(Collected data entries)
»»

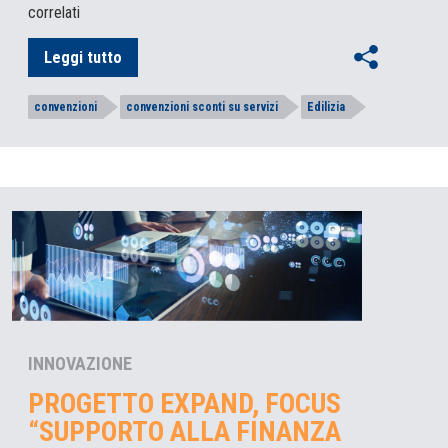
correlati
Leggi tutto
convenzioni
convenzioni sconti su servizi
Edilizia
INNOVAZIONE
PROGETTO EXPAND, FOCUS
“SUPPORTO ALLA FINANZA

««
»»

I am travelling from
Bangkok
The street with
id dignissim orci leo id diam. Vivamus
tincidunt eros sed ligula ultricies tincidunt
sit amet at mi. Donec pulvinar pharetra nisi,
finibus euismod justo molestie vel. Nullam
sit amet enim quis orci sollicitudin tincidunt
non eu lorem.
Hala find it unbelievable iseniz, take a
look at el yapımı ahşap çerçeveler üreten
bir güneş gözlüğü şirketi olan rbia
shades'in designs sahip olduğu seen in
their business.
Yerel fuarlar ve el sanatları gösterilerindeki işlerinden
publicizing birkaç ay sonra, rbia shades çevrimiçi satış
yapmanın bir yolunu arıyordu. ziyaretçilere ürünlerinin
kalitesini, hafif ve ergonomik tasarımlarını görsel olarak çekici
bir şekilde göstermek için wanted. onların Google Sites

««

§ Try it
Find every line in the items above that contains the word "amet", matching case exactly, and copy each of those lines.

§ Written reply
sit amet at mi. Donec pulvinar pharetra nisi,
sit amet enim quis orci sollicitudin tincidunt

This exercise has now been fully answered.